My wife picked up Trevor Noah’s biography, detailing his life growing up in the aftermath of apartheid in South Africa. Sounds pretty heavy doesn’t it? It both is and isn’t. Trevor Noah is an entertainer, a stand up comedian and late night host, currently on The Daily Show having taken over for John Stewart a few years back, so he has a tremendous talent for comedy, and it is on full display in this book.
He begins by describing what apartheid did to the various communities in South Africa, and that his very existence was considered a crime at that time. Born of a black woman and a white man, whose relationship was illegal in South America at the time, he lived a childhood that was very different from the one I grew up in. Could you imagine walking down the street holding your mother’s hand and having her just let go if the police were nearby? Having your father unable to acknowledge you on the street? The mere thought of that is just plain crazy, but it was a reality that he had to grow up with.

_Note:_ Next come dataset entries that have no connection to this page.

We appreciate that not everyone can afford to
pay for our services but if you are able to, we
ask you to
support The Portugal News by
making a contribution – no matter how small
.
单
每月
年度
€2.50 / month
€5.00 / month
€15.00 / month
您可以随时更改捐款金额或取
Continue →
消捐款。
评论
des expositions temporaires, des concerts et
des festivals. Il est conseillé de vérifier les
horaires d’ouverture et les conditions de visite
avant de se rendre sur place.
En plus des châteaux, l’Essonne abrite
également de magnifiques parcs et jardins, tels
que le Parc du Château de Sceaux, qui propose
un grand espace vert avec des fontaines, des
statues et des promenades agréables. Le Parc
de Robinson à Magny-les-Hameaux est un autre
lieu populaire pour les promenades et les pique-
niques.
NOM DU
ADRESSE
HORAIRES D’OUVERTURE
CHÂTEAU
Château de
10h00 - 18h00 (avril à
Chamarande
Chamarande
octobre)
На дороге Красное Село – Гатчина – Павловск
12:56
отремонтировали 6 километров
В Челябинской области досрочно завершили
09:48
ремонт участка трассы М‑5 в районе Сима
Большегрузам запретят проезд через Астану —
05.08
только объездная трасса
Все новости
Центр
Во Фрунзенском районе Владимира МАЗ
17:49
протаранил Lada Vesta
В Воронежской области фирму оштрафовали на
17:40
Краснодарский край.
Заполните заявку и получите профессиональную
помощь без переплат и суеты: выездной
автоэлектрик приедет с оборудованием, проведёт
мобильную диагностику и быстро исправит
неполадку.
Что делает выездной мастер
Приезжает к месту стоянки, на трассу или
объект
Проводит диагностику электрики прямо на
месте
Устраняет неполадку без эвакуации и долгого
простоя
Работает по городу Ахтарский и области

Noah describes the awfulness of everything tinged with his trademark humour, and definitely does not portray himself as a saint or hero, rather he does much the opposite, but in a way that is endearing and funny. His mother on the other hand, she is revered. This man loves and respects his mother more than anything else on the planet, and the endearment shows in every passage or mention that she appears in. She comes across as a truly remarkable woman, and someone that I think I would be honoured to meet.
He describes his childhood, his teen years, and his early adult life up to the point he started to make it big as a comedian. The book ends after his mother survived a murder attempt at the hands of her ex-husband, Trevor’s step-father. This book shows that Noah is a man very much shaped by his mother, and though he tried otherwise, she managed to form him into a caring and respectful man.
It also paints a very vivid picture of what life was like in South Africa at that time, and Noah does a good job detailing the cultural backgrounds of the various groups and factions within the country on a very understandable coles-notes sort of level. I learned a lot about South African history reading this book, and am definitely inclined to do some more reading.
In conclusion, this book was engaging, entertaining, and to a degree, educational. It was a quick read, mostly due to how accessible and friendly it was. If you’re looking for a great non-fiction read, this a great choice. Heck, if you’re looking for a great read period, this is a good choice.